Image of The Greatest Love Story Ever Told: An Oral History
Release Date: 
October 1, 2018
Reviewed by: 

Megan Mullally and Nick Offerman are often cited as “couple goals” for their 18-year relationship. Both are TV famous: Mullally is best known as Karen from the ground-breaking and recently-revived TV series Will & Grace; Nick Offerman is most recognizable as Ron Swanson from Parks and Recreation. The promise of insight into their life together tantalizes with its celebrity glow and its humor from two established comedians who deliver most of the book as dialogue. They’re out to entertain and happy to present a light-hearted, two-person stand-up routine.

The early part of the book wholly delivers on this promise. Mullally promises “a multigenerational, multi-genderational, postmodernist deconstruction of the greatest love story ever told. Meaning, our relationship.” The Greatest Love Story Ever Told is not The Notebook, but instead a discussion of how two real people maintain a dedicated and low-drama romance over a period of decades.

The chapter “The Story of How We Met . . .” fascinates both with its presentation of their early romance and its insights into the day-to-day functioning of Los Angeles theatre culture. (In addition to their TV work, both authors are theater actors, musicians, and comedians.) Their reminiscences give an intimate sense of following overexcited theater kids through a city full of activity.

The couple’s careers have actually mirrored one another closely. Offerman observes, “we both kind of went our way until our late thirties, when we had the uncanny, incredible experience that we both got our jobs on our TV shows, popular Thursday night shows.” Yet there’s also a mismatch. When they two met, Offerman was “living on somebody’s couch, tucking his napkin into his overalls.” Mullally was on hiatus between seasons of Will & Grace, and had just been nominated for her first Emmy. She was (and is) 12 years his senior.
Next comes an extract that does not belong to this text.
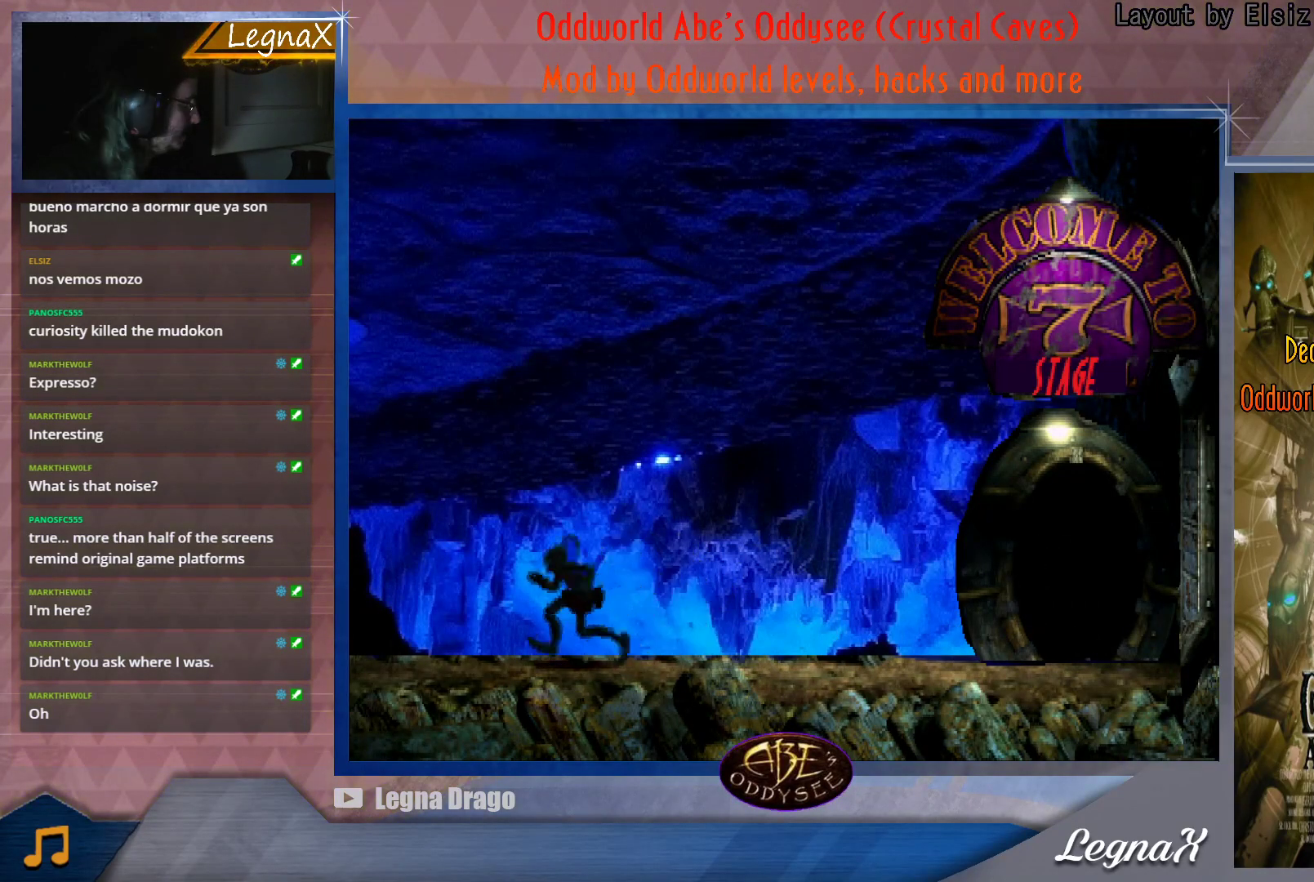
{"buttons": [], "left_stick": "left", "button_events": []}
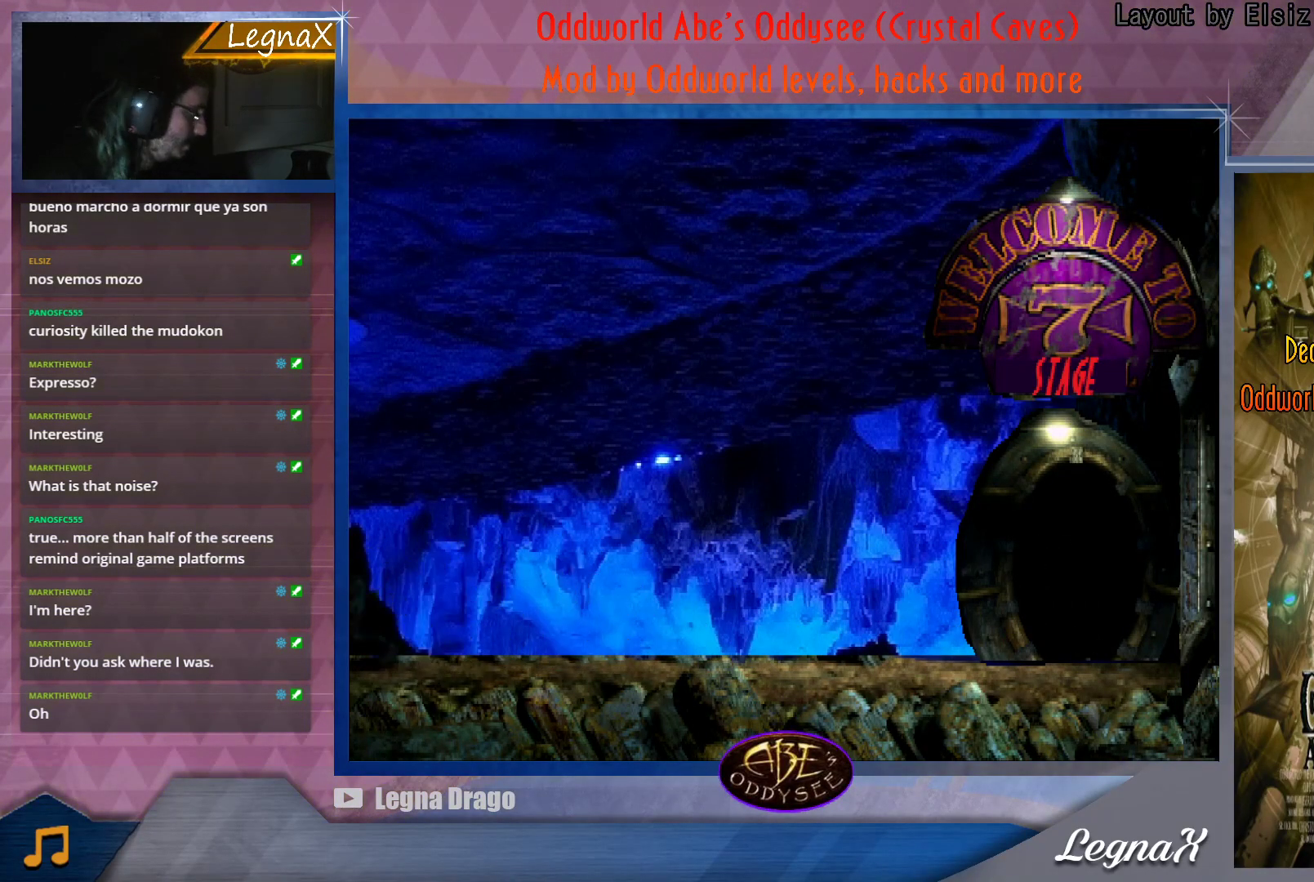
{"buttons": [], "left_stick": "left", "button_events": []}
The age difference is only touched on briefly, and like many potentially interesting issues in the marriage, is rapidly dismissed. Mullally’s bisexuality is left entirely to the side. Hollywood ageism and sexism are never raised. Offerman’s comments on the gender dynamics of their relationship are fairly simple: “I daresay that the domestic competence of Megan and me is not dissimilar to that of my parents.” This is perhaps not too shocking, given that Offerman has become the poster boy for rugged masculinity and identifies as a carpenter as well as an actor. However, it would be interesting to read their insights into how gender works and how it has changed, and nothing that intimate is offered up.

It’s odd that a book that purports to be upfront about sexuality gives so little intimate access. Offerman and Mullally recount one frankly startling sexual anecdote (mutual masturbation in the Sistine Chapel). Otherwise, though, their discussion of sex is brief and largely fatuitous. The chapters on sex and religion could have been omitted from the book without any real loss. The authors are so obviously uncomfortable discussing these matters in detail that they’d be better served to leave them alone.

The Greatest Love Story Ever Told is at its best discussing Mullally’s origins and career. Her dysfunctional family history feeds into accounts of learning to both withdraw from the world and perform from attention. Mullally’s solo chapter “My Life as a Stripper” playfully explores her father’s “performances” of his own death and her mother’s, which child-Megan both does and doesn’t accept. Megan’s early judgements of the performance world are likewise funny and disturbing: “Playboy Bunny?? That’s a lowly occupation. It’s no stripping, but I guess it pays the bills.”

Offerman’s life has already been explored in two books, and its history of Midwestern virtue and comfort could be abbreviated without much loss. After Mullally summarizes his family as “like a Norman Rockwell painting,” there’s little more to be said.

The book doesn’t entirely hold together. While the authors’ romance is real, its lack of conflict gives them no real place to go. Later chapters lose their focus and sense of purpose. As the performance energy wanes, so does the charm. Multiple references to “demanding book editors” might be intended as humor, but it’s also clear that they were rushed to finish and submitted what material they had, whether it was top-notch or (as the later chapters) not.

Perhaps Tolstoy was right. All happy families are the same, even when the family is made up of comedic stars. But fans of Offerman and Mullally will likely still enjoy this book. When they’re on, they’re wonderful, and it’s easy to be happy for them.